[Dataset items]
+ + + + +

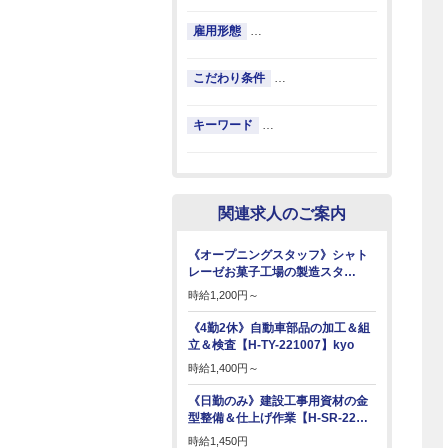
雇用形態
…
こだわり条件
…
キーワード
…
関連求人のご案内
《オープニングスタッフ》シャト
レーゼお菓子工場の製造スタ…
時給
1,200円～
《4勤2休》自動車部品の加工＆組
立＆検査【H-TY-221007】kyo
時給
1,400円～
《日勤のみ》建設工事用資材の金
型整備＆仕上げ作業【H-SR-22…
時給
1,450円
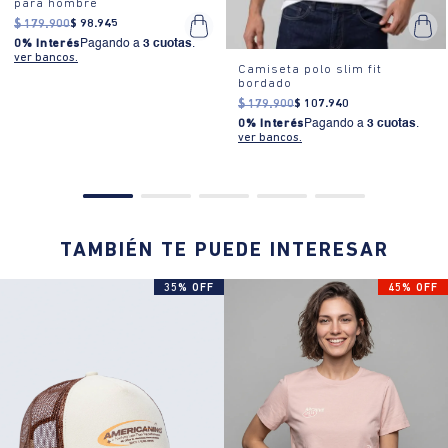
para hombre
$
179
.
900
$
98
.
945
0% Interés
Pagando a
3 cuotas
.
ver bancos.
Camiseta polo slim fit
bordado
$
179
.
900
$
107
.
940
0% Interés
Pagando a
3 cuotas
.
ver bancos.
TAMBIÉN TE PUEDE INTERESAR
35% OFF
45% OFF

+ + + + +

### TO DO
Copy the items from the line that contains "para hombre" through the last line of the items, substituting "Pago en" for "Pagando a" and leaving all other text unchanged.

### SOLUTION FOR THIS PROBLEM
para hombre
$
179
.
900
$
98
.
945
0% Interés
Pago en
3 cuotas
.
ver bancos.
Camiseta polo slim fit
bordado
$
179
.
900
$
107
.
940
0% Interés
Pago en
3 cuotas
.
ver bancos.
TAMBIÉN TE PUEDE INTERESAR
35% OFF
45% OFF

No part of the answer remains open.